Pour aider à progresser dans la hiérarchie de cette scène, le groupe a fait appel à Jens Bogren réputé pour son job avec Katatoniaou encore Arch Enemy, des pointures du genre. Et ça se ressent car d’avis de connaisseurs du groupe (que je n’aurais pas l’outrecuidance de prétendre être) jamais le groupe n’a sonné aussi bien, aussi puissant. Comme quoi, se donner les moyens (quand on peut se le permettre bien sûr) ça donne de sacrés bons résultats. Le résultat est très qualitatif, surpuissant tout en étant très clair. Que ce soit le chant dynamique de Mick Caesare, les guitares incisives de Stephan Barboni et de Seb VS, la basse inspirée de David Richer ou la batterie musclée de Florent Barboni, tout sonne impeccablement.

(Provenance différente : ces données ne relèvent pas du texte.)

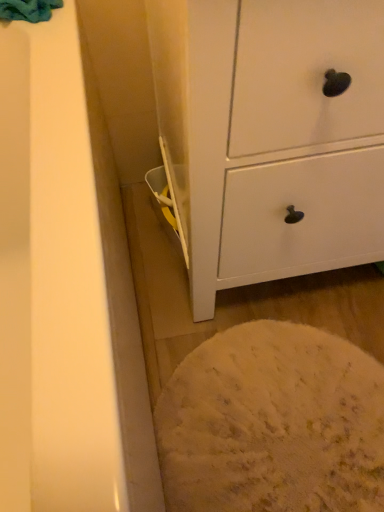
Image resolution: width=384 pixels, height=512 pixels. Describe the element at coordinates (28, 10) in the screenshot. I see `teal soft towel at upper left` at that location.

Measure the distance between teal soft towel at upper left and camera.

A distance of 28.02 inches exists between teal soft towel at upper left and camera.

Where is `teal soft towel at upper left`? This screenshot has width=384, height=512. teal soft towel at upper left is located at coordinates pyautogui.click(x=28, y=10).

What is the approximate width of white matte chest of drawers at center?

20.00 inches.

This screenshot has height=512, width=384. Describe the element at coordinates (271, 136) in the screenshot. I see `white matte chest of drawers at center` at that location.

Measure the distance between white matte chest of drawers at center and camera.

A distance of 14.91 inches exists between white matte chest of drawers at center and camera.

The width and height of the screenshot is (384, 512). In order to click on white matte chest of drawers at center in this screenshot , I will do `click(271, 136)`.

This screenshot has height=512, width=384. I want to click on teal soft towel at upper left, so click(28, 10).

Which object is positioned more to the right, teal soft towel at upper left or white matte chest of drawers at center?

Positioned to the right is white matte chest of drawers at center.

Is teal soft towel at upper left in front of or behind white matte chest of drawers at center in the image?

Visually, teal soft towel at upper left is located behind white matte chest of drawers at center.

Considering the positions of point (0, 8) and point (246, 115), is point (0, 8) closer or farther from the camera than point (246, 115)?

Point (0, 8) is farther from the camera than point (246, 115).

From the image's perspective, relative to white matte chest of drawers at center, is teal soft towel at upper left above or below?

Clearly, from the image's perspective, teal soft towel at upper left is above white matte chest of drawers at center.

From a real-world perspective, is teal soft towel at upper left physically located above or below white matte chest of drawers at center?

teal soft towel at upper left is above white matte chest of drawers at center.

Between teal soft towel at upper left and white matte chest of drawers at center, which one has larger width?

With larger width is white matte chest of drawers at center.

Can you confirm if teal soft towel at upper left is taller than white matte chest of drawers at center?

Incorrect, the height of teal soft towel at upper left is not larger of that of white matte chest of drawers at center.

Based on the photo, is teal soft towel at upper left smaller than white matte chest of drawers at center?

Yes.

Is teal soft towel at upper left inside the boundaries of white matte chest of drawers at center, or outside?

The correct answer is: outside.

Is teal soft towel at upper left not close to white matte chest of drawers at center?

No, teal soft towel at upper left is in close proximity to white matte chest of drawers at center.

Is white matte chest of drawers at center at the back of teal soft towel at upper left?

teal soft towel at upper left does not have its back to white matte chest of drawers at center.

How different are the orientations of teal soft towel at upper left and white matte chest of drawers at center in degrees?

teal soft towel at upper left and white matte chest of drawers at center are facing 1.53 degrees away from each other.

How much distance is there between teal soft towel at upper left and white matte chest of drawers at center?

They are 19.33 inches apart.

The height and width of the screenshot is (512, 384). Identify the location of chest of drawers lying on the right of teal soft towel at upper left. (271, 136).

Which is more to the right, white matte chest of drawers at center or teal soft towel at upper left?

white matte chest of drawers at center.

Relative to teal soft towel at upper left, is white matte chest of drawers at center in front or behind?

white matte chest of drawers at center is positioned closer to the viewer than teal soft towel at upper left.

Is point (278, 124) positioned after point (10, 19)?

No, (278, 124) is in front of (10, 19).

From the image's perspective, is white matte chest of drawers at center over teal soft towel at upper left?

Incorrect, from the image's perspective, white matte chest of drawers at center is lower than teal soft towel at upper left.

From a real-world perspective, which object rests below the other?

From a 3D spatial view, white matte chest of drawers at center is below.

Which object is thinner, white matte chest of drawers at center or teal soft towel at upper left?

With smaller width is teal soft towel at upper left.

Based on the photo, between white matte chest of drawers at center and teal soft towel at upper left, which one has less height?

With less height is teal soft towel at upper left.

Consider the image. Is white matte chest of drawers at center smaller than teal soft towel at upper left?

No, white matte chest of drawers at center is not smaller than teal soft towel at upper left.

Would you say white matte chest of drawers at center is inside or outside teal soft towel at upper left?

white matte chest of drawers at center is located beyond the bounds of teal soft towel at upper left.

Does white matte chest of drawers at center touch teal soft towel at upper left?

No, white matte chest of drawers at center is not in contact with teal soft towel at upper left.

Is teal soft towel at upper left at the back of white matte chest of drawers at center?

No, white matte chest of drawers at center is not facing away from teal soft towel at upper left.

Based on the photo, can you tell me how much white matte chest of drawers at center and teal soft towel at upper left differ in facing direction?

white matte chest of drawers at center and teal soft towel at upper left are facing 1.53 degrees away from each other.

How distant is white matte chest of drawers at center from teal soft towel at upper left?

19.33 inches.

Image resolution: width=384 pixels, height=512 pixels. What are the coordinates of `chest of drawers in front of the teal soft towel at upper left` in the screenshot? It's located at (271, 136).

Locate an element on the screen. The image size is (384, 512). the chest of drawers below the teal soft towel at upper left (from a real-world perspective) is located at coordinates (271, 136).

The image size is (384, 512). In order to click on bath towel located above the white matte chest of drawers at center (from a real-world perspective) in this screenshot , I will do `click(28, 10)`.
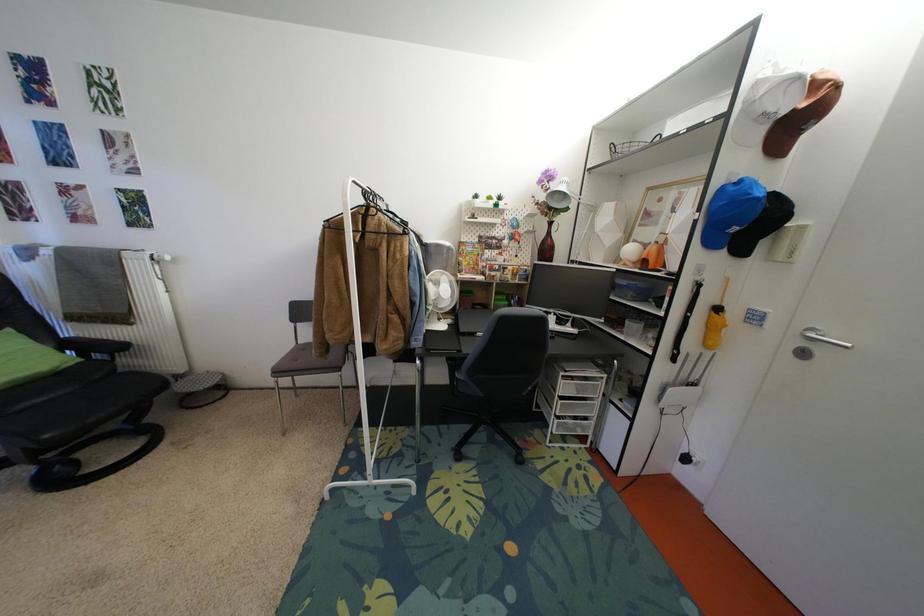
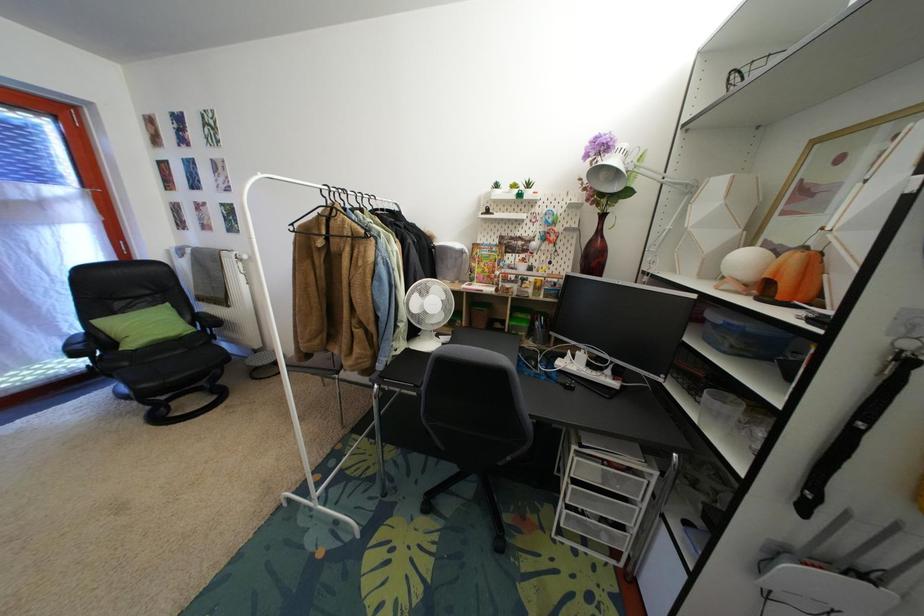
Question: The camera is either moving clockwise (left) or counter-clockwise (right) around the object. The first image is from the beginning of the video and the second image is from the end. Is the camera moving left or right when shooting the video?

Choices:
 (A) Left
 (B) Right

Answer: (B)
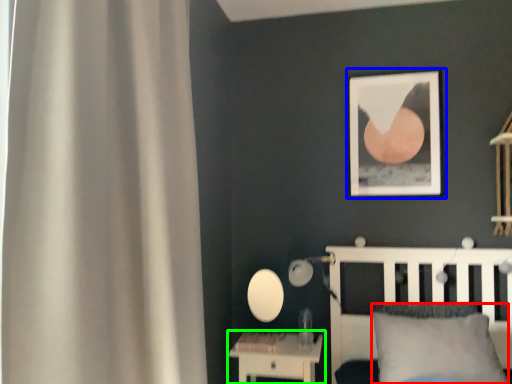
Question: Which object is positioned farthest from pillow (highlighted by a red box)? Select from picture frame (highlighted by a blue box) and nightstand (highlighted by a green box).

Choices:
 (A) picture frame
 (B) nightstand

Answer: (A)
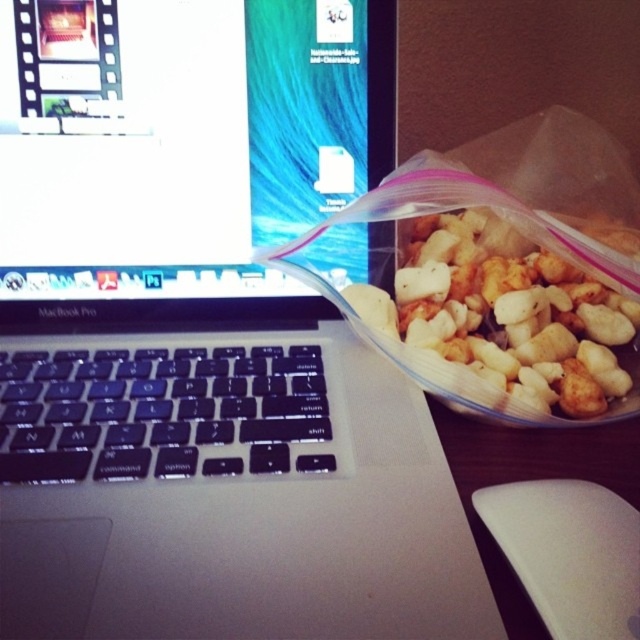
Question: Is matte plastic computer screen at upper left above white matte mouse at lower right?

Choices:
 (A) yes
 (B) no

Answer: (A)

Question: Which point is farther to the camera?

Choices:
 (A) (525, 573)
 (B) (600, 410)

Answer: (B)

Question: Can you confirm if matte plastic computer screen at upper left is positioned below white matte nuts at center?

Choices:
 (A) yes
 (B) no

Answer: (B)

Question: Can you confirm if white matte nuts at center is wider than white matte mouse at lower right?

Choices:
 (A) yes
 (B) no

Answer: (A)

Question: Which is nearer to the white matte mouse at lower right?

Choices:
 (A) matte plastic computer screen at upper left
 (B) white matte nuts at center

Answer: (B)

Question: Estimate the real-world distances between objects in this image. Which object is farther from the matte plastic computer screen at upper left?

Choices:
 (A) white matte nuts at center
 (B) white matte mouse at lower right

Answer: (B)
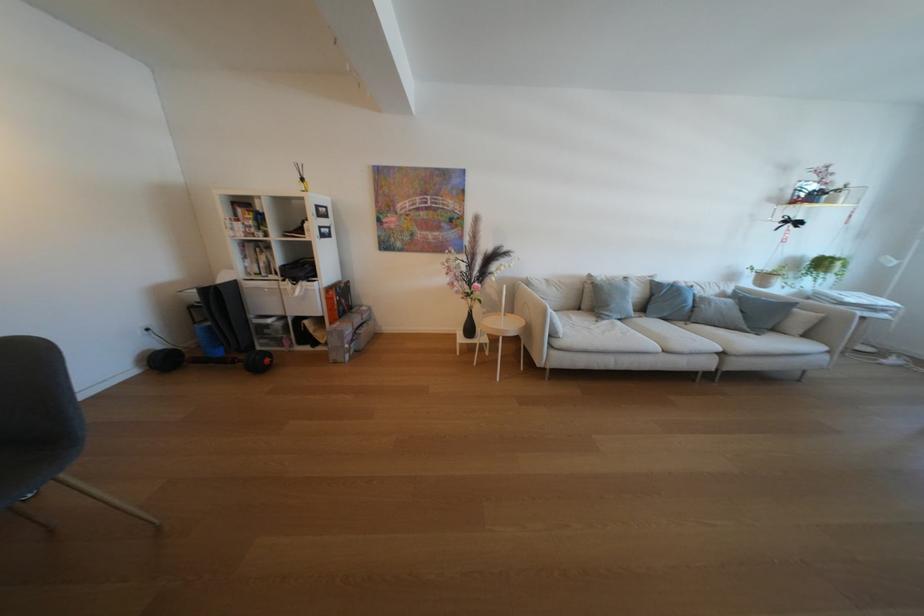
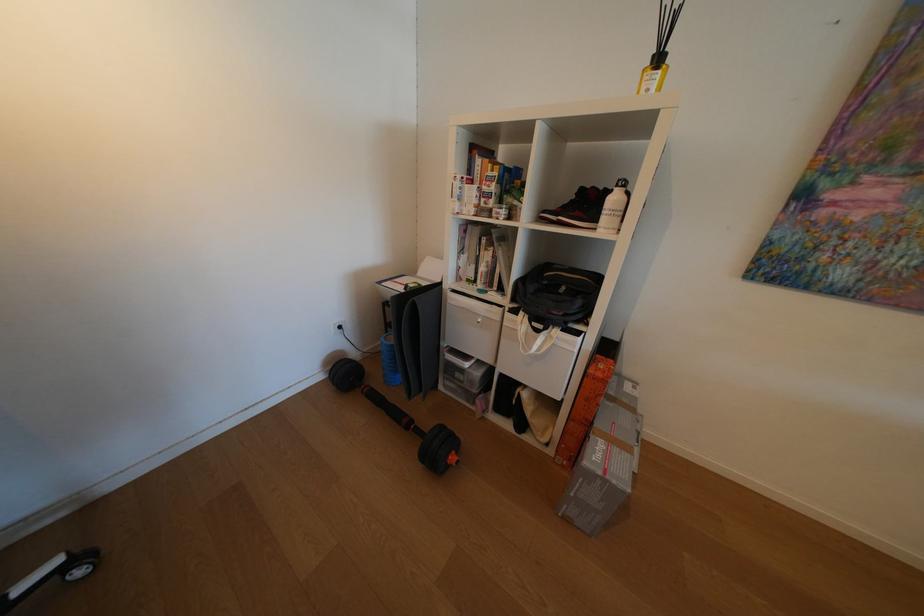
Question: I am providing you with two images of the same scene from different viewpoints. Which of the following objects are not visible in image2?

Choices:
 (A) black folded mat
 (B) yellow diffuser bottle
 (C) grey cardboard box
 (D) none of these

Answer: (D)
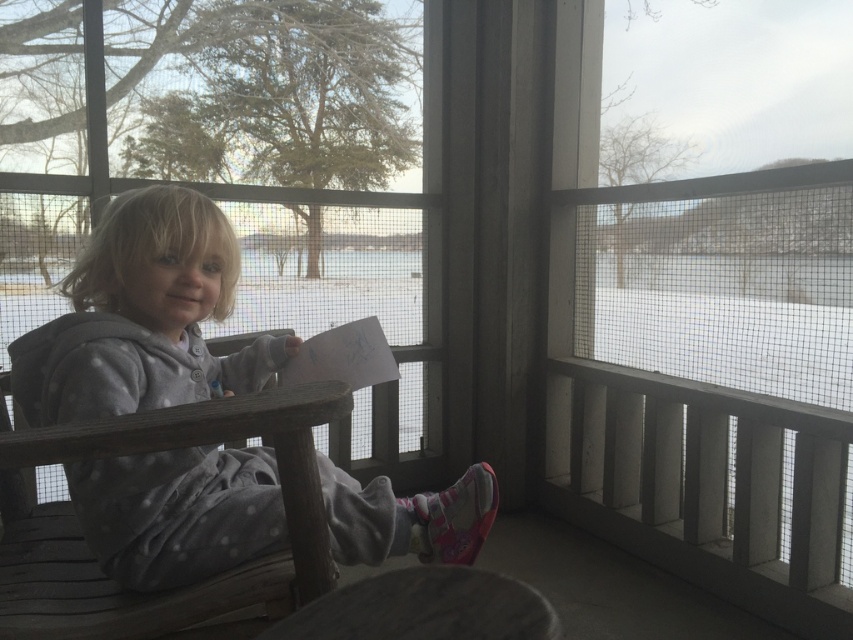
Which of these two, white mesh screen door at center or wooden chair at center, stands shorter?

Standing shorter between the two is wooden chair at center.

Measure the distance between point (576, 92) and camera.

Point (576, 92) and camera are 8.95 feet apart from each other.

Find the location of `white mesh screen door at center`. white mesh screen door at center is located at coordinates (701, 364).

Is point (579, 28) farther from camera compared to point (161, 385)?

Yes, point (579, 28) is farther from viewer.

Looking at this image, which is more to the left, white mesh screen door at center or gray fleece hoodie at center?

gray fleece hoodie at center is more to the left.

Between point (583, 282) and point (148, 301), which one is positioned behind?

Point (583, 282)

Locate an element on the screen. Image resolution: width=853 pixels, height=640 pixels. white mesh screen door at center is located at coordinates (701, 364).

Who is more forward, [138,340] or [148,442]?

Point [148,442]

Between gray fleece hoodie at center and wooden chair at center, which one is positioned lower?

wooden chair at center

Is point (83, 362) farther from camera compared to point (39, 588)?

No.

Locate an element on the screen. gray fleece hoodie at center is located at coordinates (142, 317).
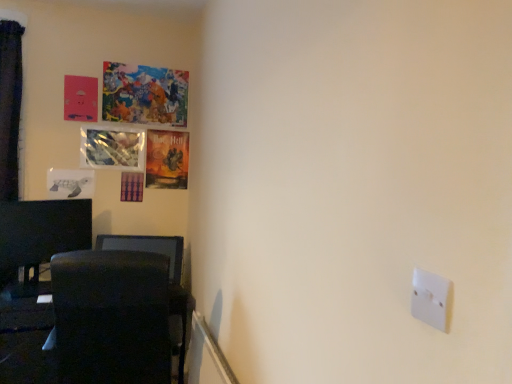
Question: Which is correct: black fabric swivel chair at lower left is inside painted canvas artwork at upper left, the fourth picture frame from the bottom, or outside of it?

Choices:
 (A) outside
 (B) inside

Answer: (A)

Question: From the image's perspective, relative to painted canvas artwork at upper left, the fourth picture frame from the bottom, is black fabric swivel chair at lower left above or below?

Choices:
 (A) below
 (B) above

Answer: (A)

Question: Which of these objects is positioned farthest from the white paper turtle at left, positioned as the 4th picture frame in top-to-bottom order?

Choices:
 (A) metallic reflective picture frame at upper left, which is the second picture frame in top-to-bottom order
 (B) black fabric swivel chair at lower left
 (C) matte paper poster at upper left, which ranks as the third picture frame in top-to-bottom order
 (D) painted canvas artwork at upper left, the fourth picture frame from the bottom
 (E) white plastic light switch at lower right

Answer: (E)

Question: Which object is positioned closest to the black glossy monitor at left?

Choices:
 (A) painted canvas artwork at upper left, the fourth picture frame from the bottom
 (B) white plastic light switch at lower right
 (C) white paper turtle at left, which ranks as the first picture frame in bottom-to-top order
 (D) matte paper poster at upper left, which ranks as the third picture frame in top-to-bottom order
 (E) black fabric swivel chair at lower left

Answer: (C)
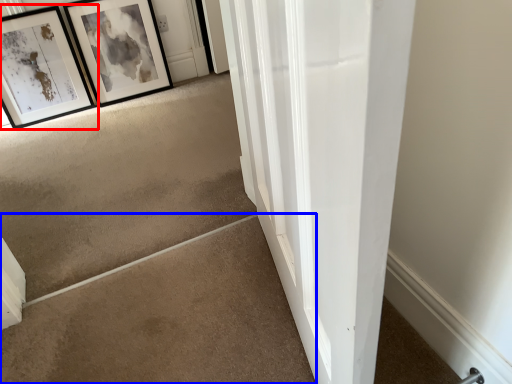
Question: Which object is closer to the camera taking this photo, picture frame (highlighted by a red box) or concrete (highlighted by a blue box)?

Choices:
 (A) picture frame
 (B) concrete

Answer: (B)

Le chant reste résolument agressif, ce qui ne rend la présence de Steva (Deathless Legacy) que plus intéressante sur Children Of The Sun. Bien bon disque de death mélo que voilà et surtout un groupe sur lequel se pencher. Le groupe qui a participé à la dernière croisière Metal 70 000 Tons of Metal a mécaniquement une belle expérience live où le groupe est à son aise. La France tient un talent death mélo qui a passé un réel cap et dont on peut leur souhaiter que l’album porte bien son nom. Avis aux amateurs.